Depending on your MongoDB database, there will be a lot of cleaning and adjusting you can do to make life simpler for later ad-hoc queries.
db.Taxonomy.insert(db.validSpecies.aggregate([ { $project://Reshapes each document in the stream, to provide a uniform document. { theOrder: { $ifNull: ["$order", " "] }, // for sorting theFamily: { $ifNull: ["$family", " "] },// for sorting theGenus: { $ifNull: ["$genus", " "] },// for sorting theSpecificEpithet: { $ifNull: ["$specificEpithet", " "] },// for sorting "taxonRank": 1, //means include this "taxonomicStatus": 1, //means include this "_id": 0, //do not include this "Line": { //This field is provided to produce the indentation $concat: [ //provide indentation according to its order in the taxonomy { $switch: { branches: [ { case: { $eq: ["$taxonRank", "Superfamily"] }, then: "" }, { case: { $eq: ["$taxonRank", "Family"] }, then: " " }, { case: { $eq: ["$taxonRank", "Subfamily"] }, then: " " }, { case: { $eq: ["$taxonRank", "Genus"] }, then: " " }, { case: { $eq: ["$taxonRank", "Subgenus"] }, then: " " }, { case: { $eq: ["$taxonRank", "Species"] }, then: " " }, { case: { $eq: ["$taxonRank", "Subspecies"] }, then: " " } ], default: "$taxonRank" //for debugging. This shouldn't happen! } // and display the common name }, "$scientificName", { $cond: { if: { $eq: ["$commonName", ""] }, then: "", else: { $concat: [" (", "$commonName", ") "] } } } } } }, { $match: { //only include those whose name is accepted. taxonomicStatus: "accepted" } } // sort the list according to their location in the taxonomy { $sort: { theOrder: 1, theFamily: 1, theGenus: 1, theSpecificEpithet: 1 } }, // and only project the indentation, the scientific name and the common name { $project{ theOrder: 0, theFamily: 0, theGenus: 0, theSpecificEpithet: 0, taxonRank: 0, taxonomicStatus: 0 } } ]).toArray()
Now, all we need to do to see the taxonomy is to execute this:
..but let us not forget the noble manatee towards the end of the result:
If I were going on to process this information in reality, I would be using a package that is designed to represent taxonomies, so the way of rendering the results would depend on what was required for input.
GraphViz is an old but familiar way of doing this. This will allow you to plot each type of name (such as Family, genus and species) in a different way, and all you need to do is to specify the relationships in Graphviz dot language.

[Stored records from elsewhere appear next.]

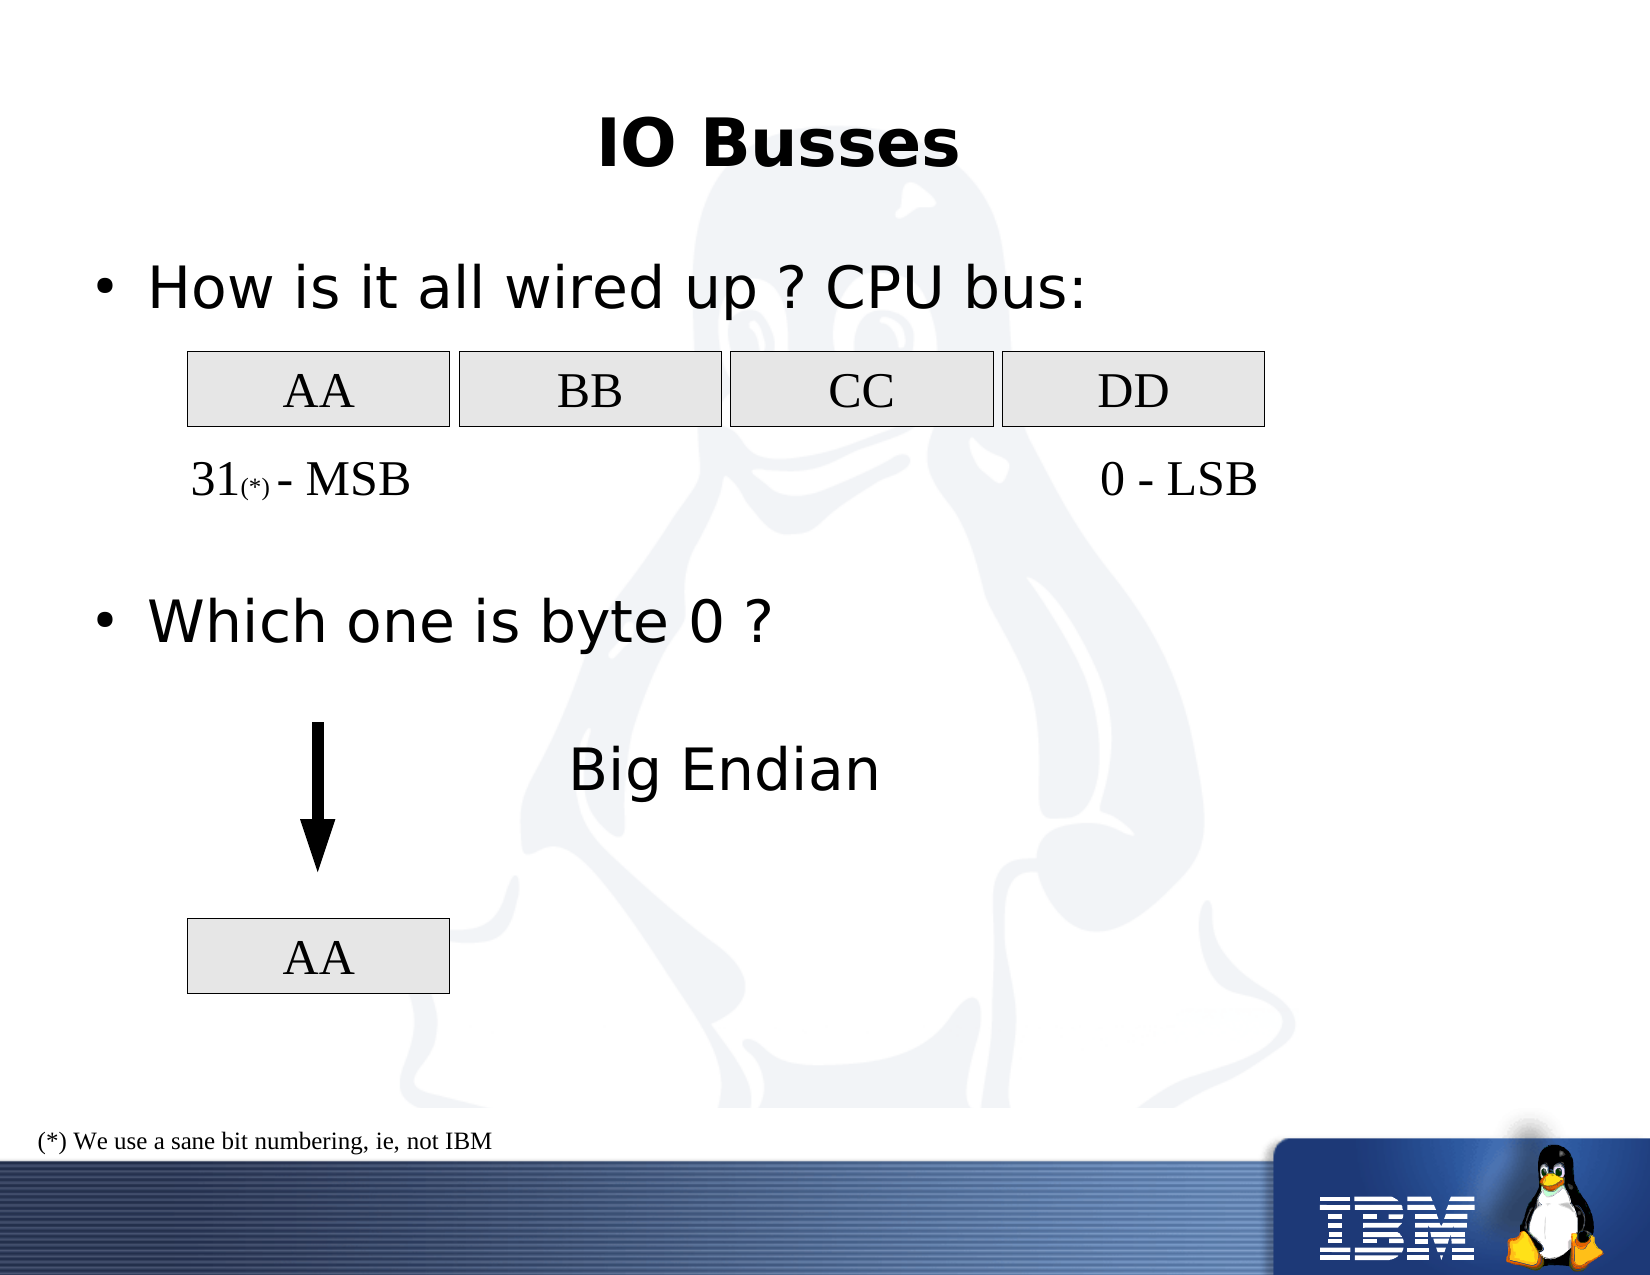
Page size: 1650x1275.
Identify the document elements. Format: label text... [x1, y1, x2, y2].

list How is it all wired up ? CPU bus: Which one is byte 0 ? [76, 253, 1457, 1147]
text_box 0 - LSB [1100, 446, 1259, 502]
text_box 31(*) - MSB [190, 446, 412, 502]
text_box CC [730, 351, 994, 427]
text_box (*) We use a sane bit numbering, ie, not IBM [37, 1125, 492, 1153]
title IO Busses [76, 76, 1457, 211]
text_box AA [187, 918, 450, 994]
text_box DD [1002, 351, 1265, 427]
text_box Big Endian [568, 730, 881, 799]
text_box BB [459, 351, 722, 427]
text_box AA [187, 351, 450, 427]
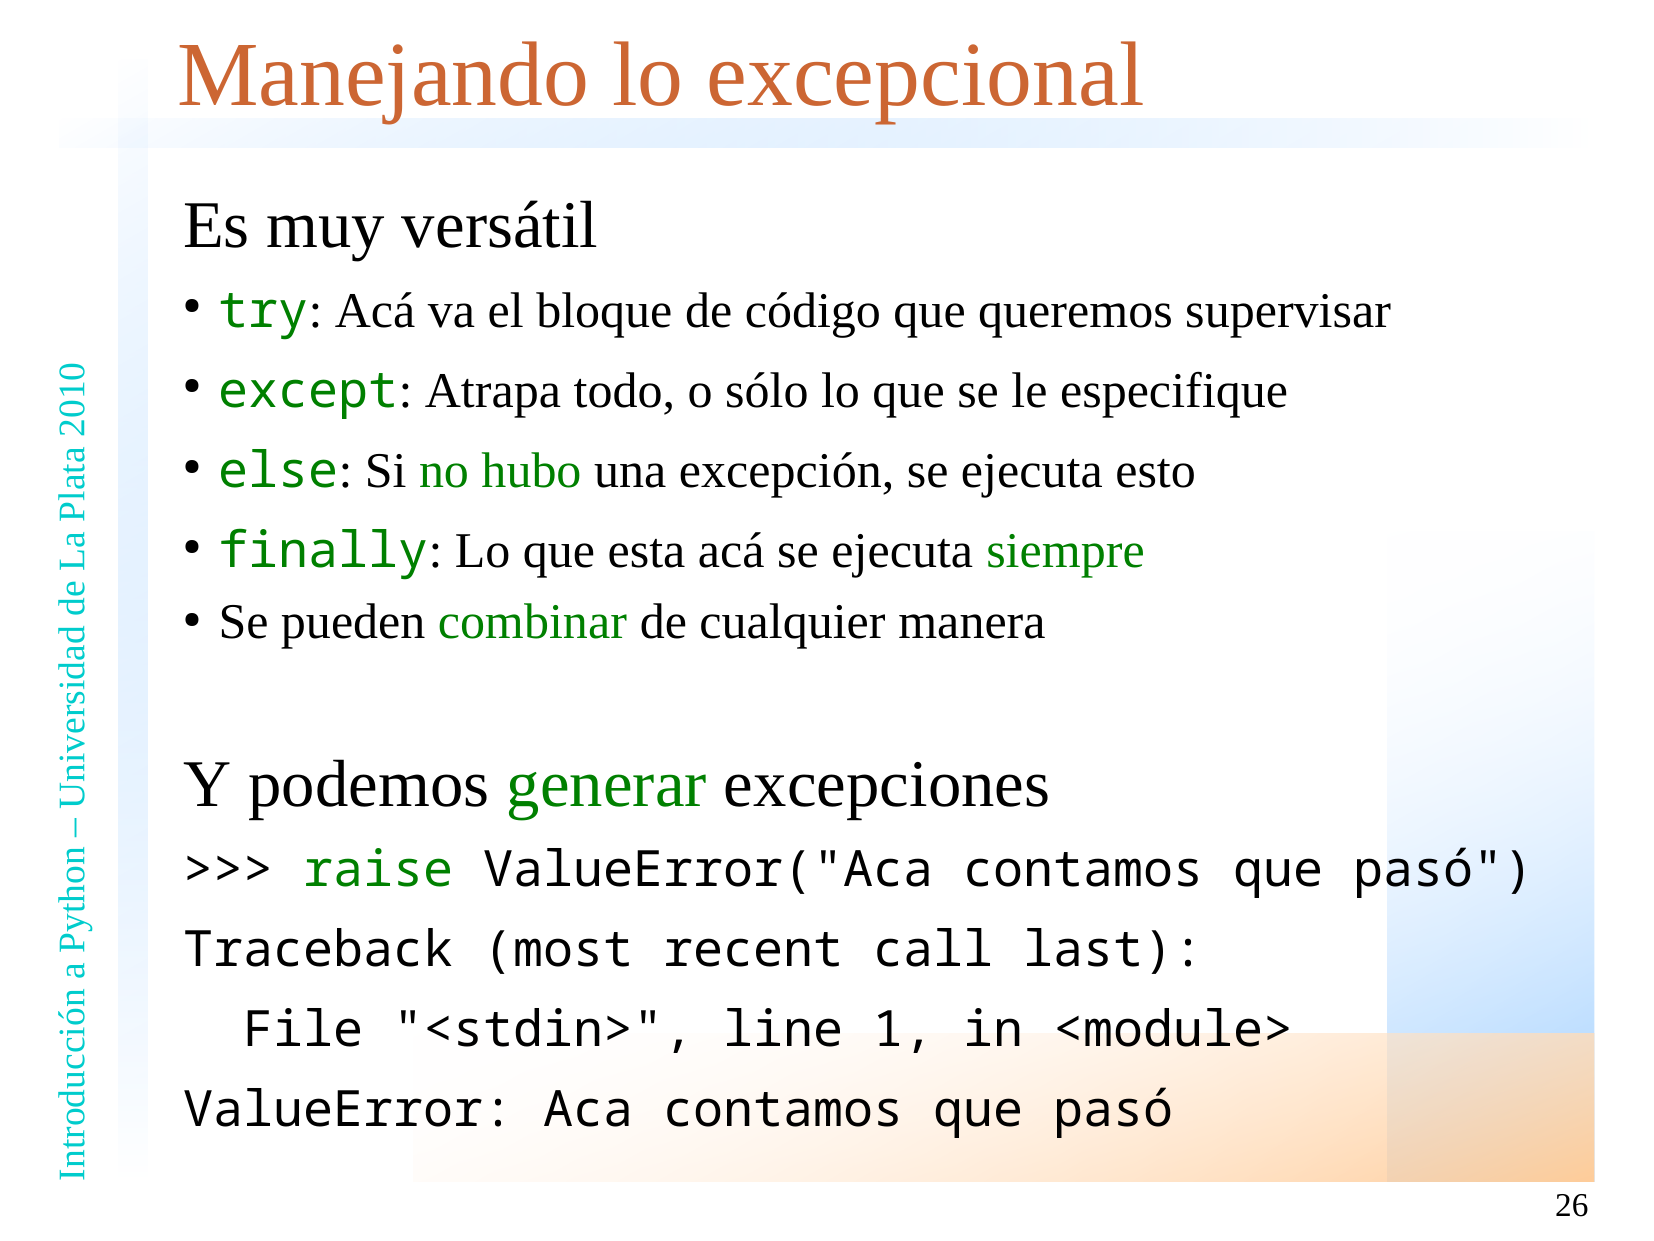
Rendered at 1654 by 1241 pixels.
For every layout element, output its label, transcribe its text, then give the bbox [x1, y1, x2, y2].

text_box Es muy versátil try: Acá va el bloque de código que queremos supervisar except: Atrapa todo, o sólo lo que se le especifique else: Si no hubo una excepción, se ejecuta esto finally: Lo que esta acá se ejecuta siempre Se pueden combinar de cualquier manera Y podemos generar excepciones >>> raise ValueError("Aca contamos que pasó") Traceback (most recent call last): File "<stdin>", line 1, in <module> ValueError: Aca contamos que pasó [147, 147, 1595, 1182]
title Manejando lo excepcional [177, 0, 1595, 147]
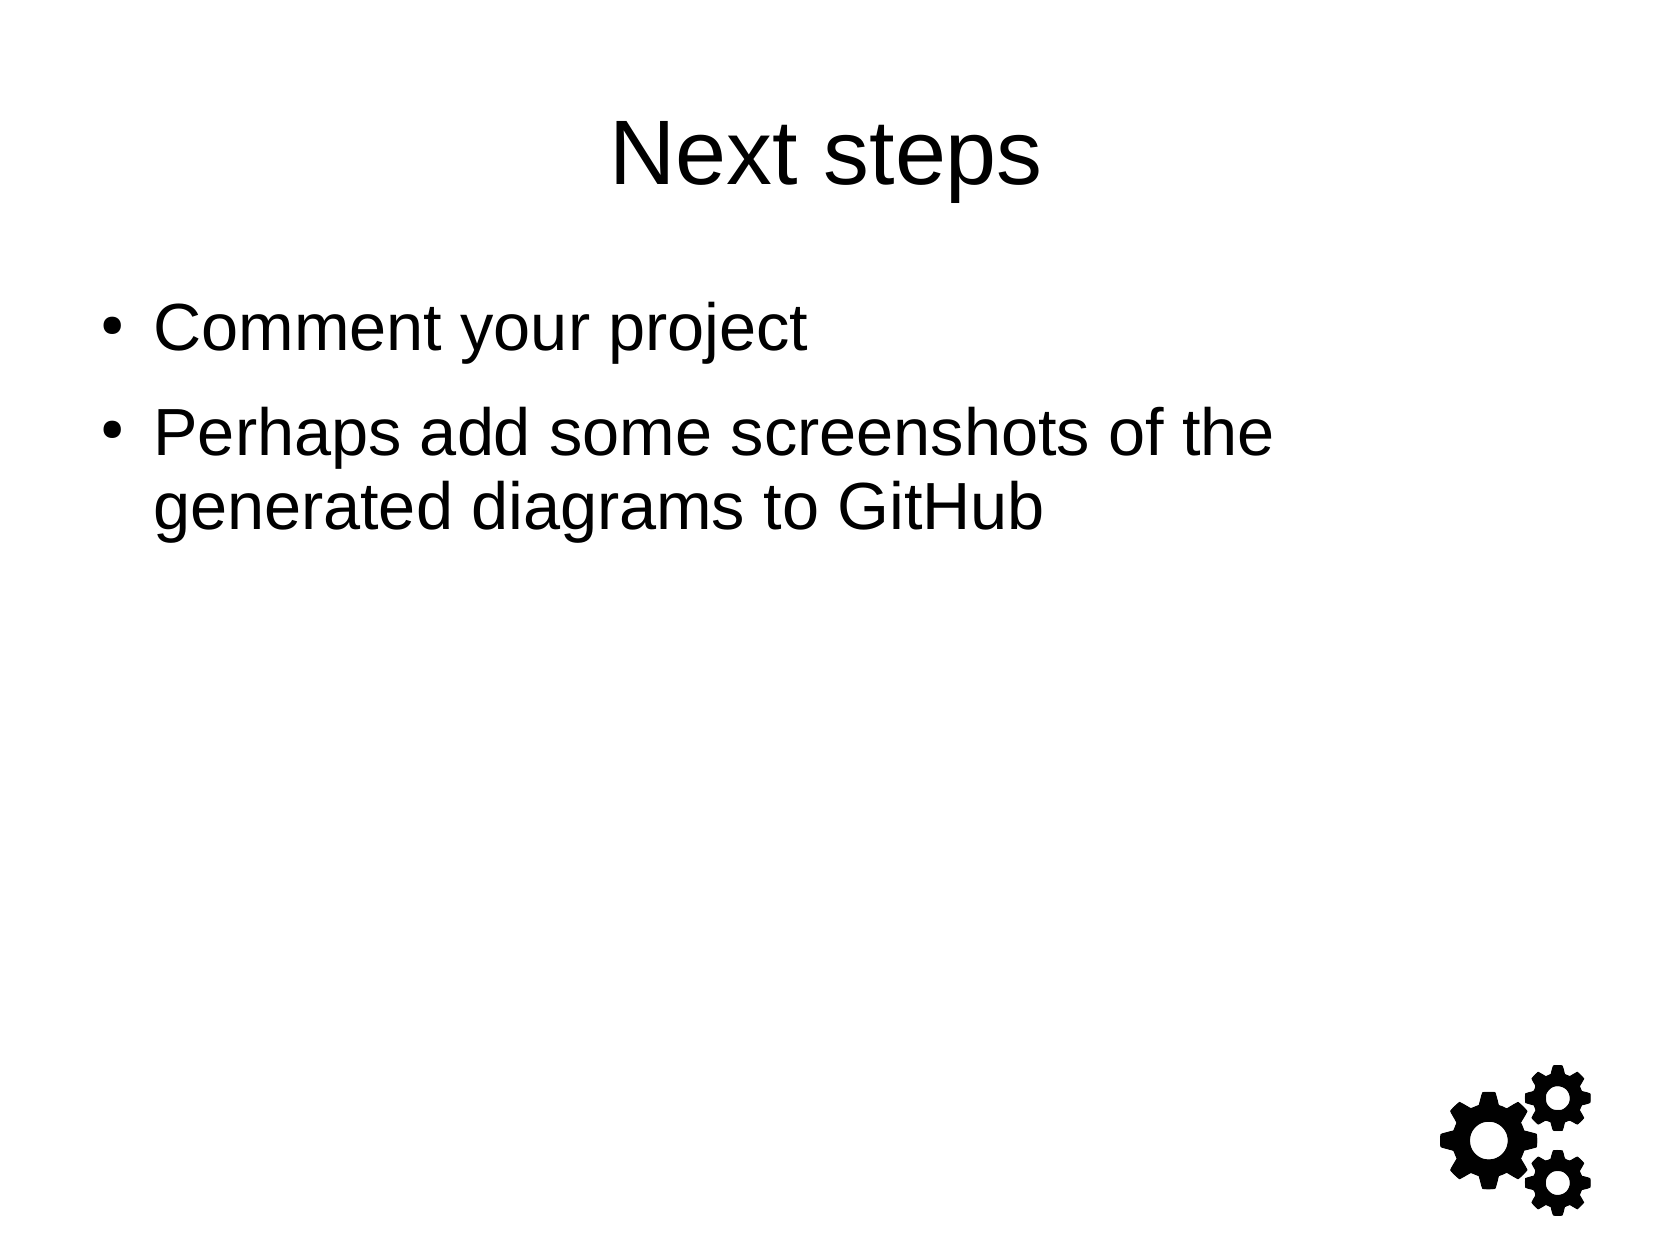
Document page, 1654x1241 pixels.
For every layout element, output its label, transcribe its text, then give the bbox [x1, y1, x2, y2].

picture [1440, 1065, 1591, 1216]
title Next steps [82, 49, 1571, 257]
list Comment your project Perhaps add some screenshots of the generated diagrams to GitHub [82, 290, 1571, 1010]
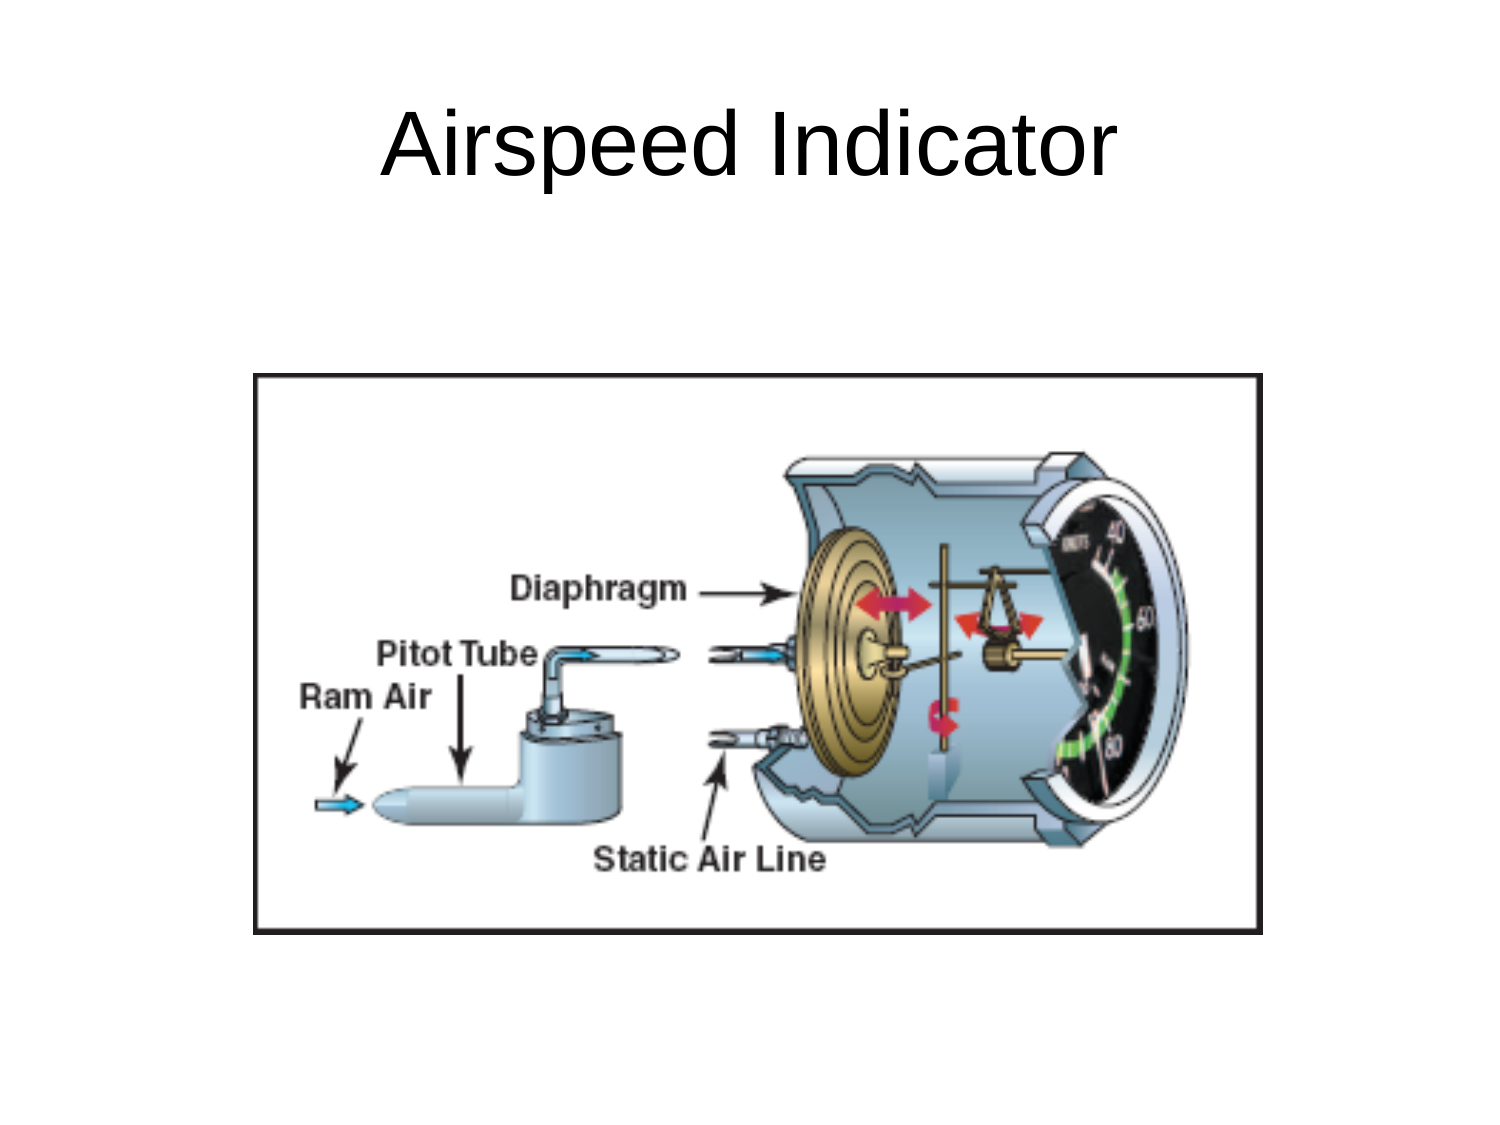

Hmm. Maybe that is a good exercise!
Conclusions
One of the best ways of increasing the performance of a MongoDB database is to stand back and look at the data you are using. Is all your data constantly changing? Why are you scanning through all the data otherwise?
I’ve come across production database systems that constantly ran queries on previous years’ data even though it was obvious that it would never, and should never, change.
Aggregation collections are like explicit indexes because they allow reporting to take place without having to scan the original data.
If you then go on to index these aggregations your queries will fly, and as the data is generally highly reduced in size, you can be lavish with indexes to cover every common query. Fresh data can then be added in without affecting query performance much.
These MongoDB aggregations take care to prepare, and they take some experimentation to get right; however, they could be the most effective way of increasing MongoDB database performance.
Thank you to the folks at WoRMS (World Register of Marine Species), whose database we queried to illustrate the power of MongoDB aggregation.